# Problem to work on
List the material below from its first line through the line containing "নারীস্বাধীনতা", numbering each line and leaving out blank lines.

# Exercise materials
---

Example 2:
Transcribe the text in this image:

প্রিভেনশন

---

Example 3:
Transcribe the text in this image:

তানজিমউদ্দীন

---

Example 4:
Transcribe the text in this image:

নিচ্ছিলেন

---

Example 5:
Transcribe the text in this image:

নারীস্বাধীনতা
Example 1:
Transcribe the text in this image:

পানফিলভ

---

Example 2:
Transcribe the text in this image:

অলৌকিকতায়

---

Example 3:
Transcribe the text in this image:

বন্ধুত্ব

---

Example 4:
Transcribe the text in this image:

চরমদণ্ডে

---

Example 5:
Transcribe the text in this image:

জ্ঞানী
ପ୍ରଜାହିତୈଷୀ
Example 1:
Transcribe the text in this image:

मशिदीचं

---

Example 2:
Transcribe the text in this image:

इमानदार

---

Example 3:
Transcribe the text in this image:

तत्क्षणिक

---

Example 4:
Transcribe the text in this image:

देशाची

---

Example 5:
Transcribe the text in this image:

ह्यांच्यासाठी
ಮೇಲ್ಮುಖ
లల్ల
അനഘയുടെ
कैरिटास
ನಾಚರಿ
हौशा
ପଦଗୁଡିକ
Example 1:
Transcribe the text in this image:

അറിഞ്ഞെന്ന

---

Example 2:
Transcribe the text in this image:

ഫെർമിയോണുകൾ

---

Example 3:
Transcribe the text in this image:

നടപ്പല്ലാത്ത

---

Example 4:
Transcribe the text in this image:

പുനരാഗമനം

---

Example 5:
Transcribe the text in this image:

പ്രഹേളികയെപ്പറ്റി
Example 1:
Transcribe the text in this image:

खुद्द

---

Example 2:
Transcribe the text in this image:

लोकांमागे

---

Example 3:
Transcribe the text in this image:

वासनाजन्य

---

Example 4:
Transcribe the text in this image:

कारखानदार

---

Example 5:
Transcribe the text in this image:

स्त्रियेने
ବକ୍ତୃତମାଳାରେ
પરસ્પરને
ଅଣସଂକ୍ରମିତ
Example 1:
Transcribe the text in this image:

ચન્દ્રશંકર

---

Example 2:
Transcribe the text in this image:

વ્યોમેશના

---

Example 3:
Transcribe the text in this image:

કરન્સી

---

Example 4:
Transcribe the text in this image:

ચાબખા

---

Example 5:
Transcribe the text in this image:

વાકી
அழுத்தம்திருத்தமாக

# Answer to this exercise
1. ---
2. Example 2:
3. Transcribe the text in this image:
4. প্রিভেনশন
5. ---
6. Example 3:
7. Transcribe the text in this image:
8. তানজিমউদ্দীন
9. ---
10. Example 4:
11. Transcribe the text in this image:
12. নিচ্ছিলেন
13. ---
14. Example 5:
15. Transcribe the text in this image:
16. নারীস্বাধীনতা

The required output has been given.